--- Task instructions ---
Rewrite the entries below as a two-column Markdown table headed Row and Line, giving each nonblank line its own numbered row and skipping blank lines. Leave the pictures out.

--- Records for this exercise ---
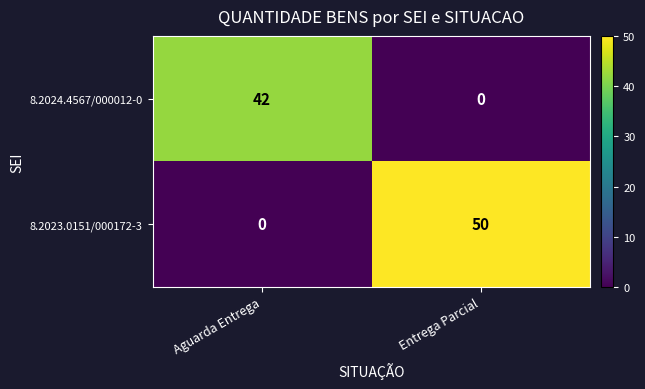

How many values in 8.2023.0151/000172-3 are above zero?

1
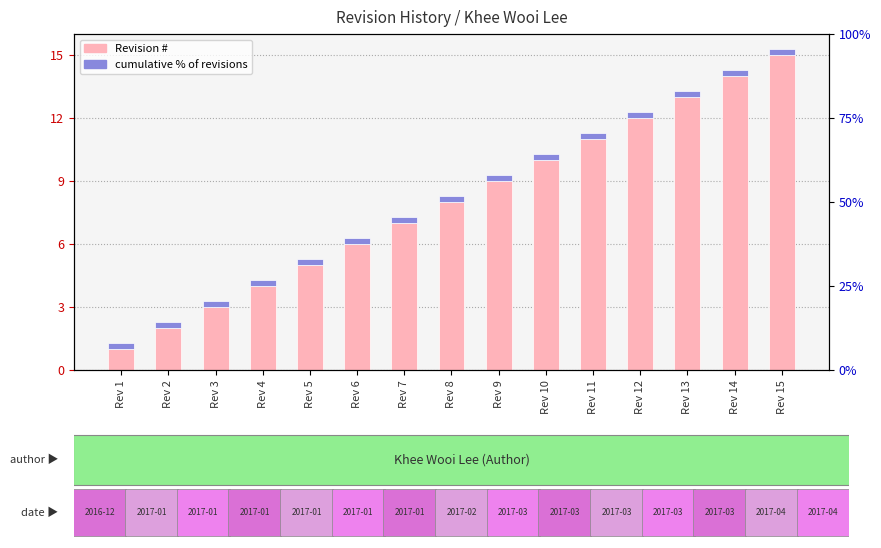

What is the total value across all series at Rev 6?

6.3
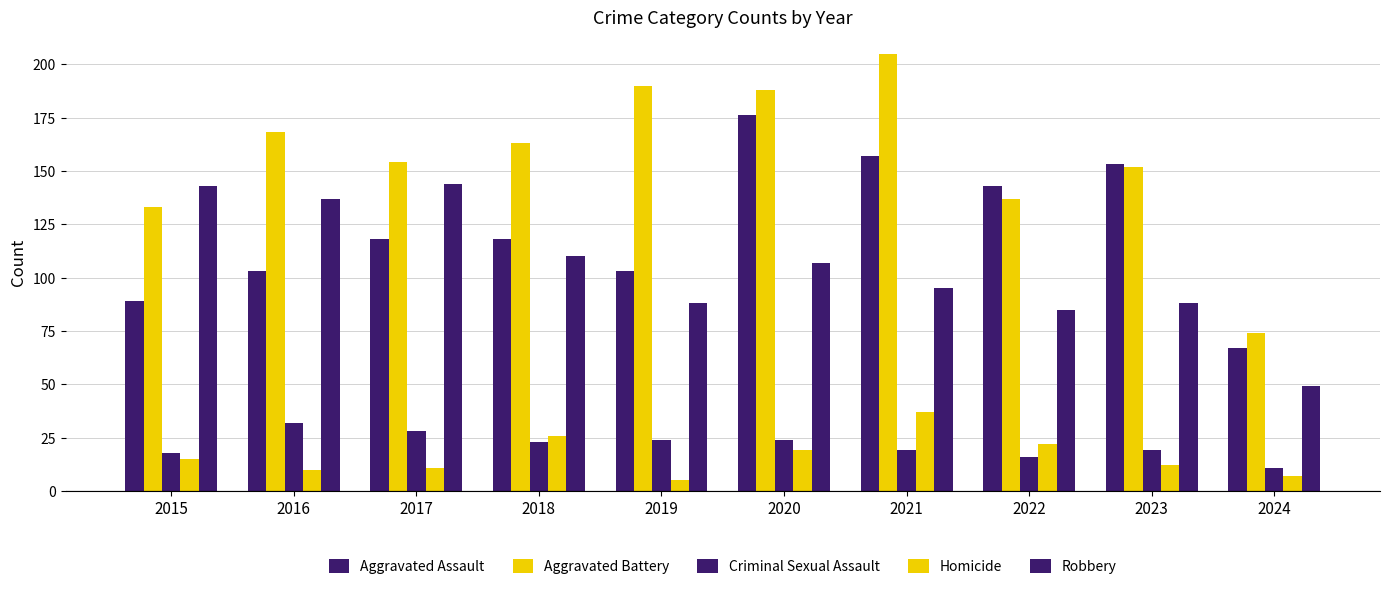

How many categories are shown in the chart?

10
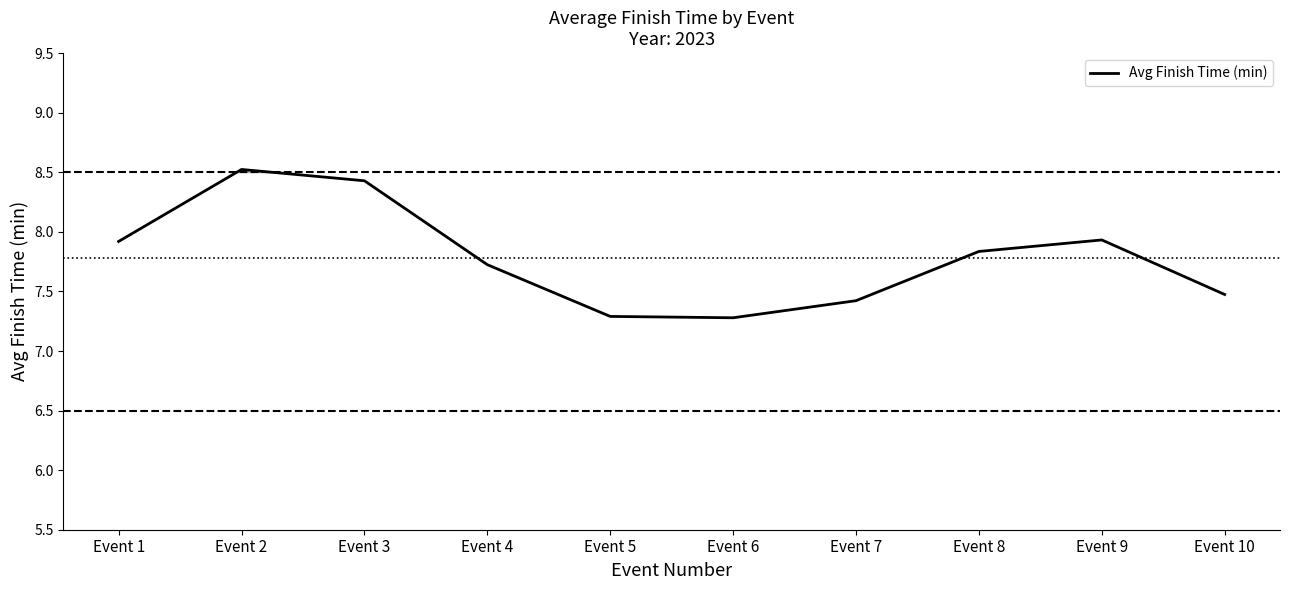

List the labels in order of value, smallest first.

Event 6, Event 5, Event 7, Event 10, Event 4, Event 8, Event 1, Event 9, Event 3, Event 2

--- Solution to this task ---
| Row | Line |
|---|---|
| 1 | How many values in 8.2023.0151/000172-3 are above zero? |
| 2 | 1 |
| 3 | What is the total value across all series at Rev 6? |
| 4 | 6.3 |
| 5 | How many categories are shown in the chart? |
| 6 | 10 |
| 7 | List the labels in order of value, smallest first. |
| 8 | Event 6, Event 5, Event 7, Event 10, Event 4, Event 8, Event 1, Event 9, Event 3, Event 2 |